As so many others did, I snagged a copy after being alerted through Techbargains.com (love it). I burned it up, but never did anything with it until reading the review this morning.

I scrounged up an old Socket A mobo and Athlon 700, 512MB of SDRAM, an old Matrox Millennia 8MB AGP card, and a new 80GB Maxtor drive waiting for some project. Threw it into a case with a DVD drive and threw in a krufty Netgear PCI-->PCMCIA bridge card and wifi PCMCIA card. I'm writing this up on it now.

Synopsis: could be better, could be worse. I wouldn't _pay_ for it. Mandrake 9.2 is a lot better and more standard across the board. Could my Mom use it? Sure, I would bet it would be no more challenging than Win98 or OS X for her.

Not being a Debian guy, I didn't even think of apt-get. Thanks to the poster for alerting me to the apt-get sources file. The machine is now upgrading happily. Just like 'fink' on OS X.

It's ugly and Microsofty enough to not distress a Win2K or XP user. Breakout game works admirably on this wheezy 8MB vid card. WiFi is working great, much to my surprise. K-WiFi app crashes out, but the panel applet monitors throughput and signal fine.

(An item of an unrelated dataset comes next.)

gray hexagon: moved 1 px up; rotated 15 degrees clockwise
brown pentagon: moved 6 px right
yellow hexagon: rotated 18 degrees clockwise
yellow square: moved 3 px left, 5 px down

I'd say it is an acceptable OS for those not accustomed to installing Linux and tweaking up their favorite distro. I wouldn't go out of my way to buy it for myself, but now having used it, I could see drop shipping a preconfigured new Lindows box to a relative or job site and knowing that the basics will be covered.

The lame lack of fdisk or any partitioning tool, claiming hte whole drive, was apalling. NEXTSTEP used to do that in 1990, but we only had 400MB disks then. After I finish playing with this evaluation, Mandrake 10B is going on. That might be a better comparison.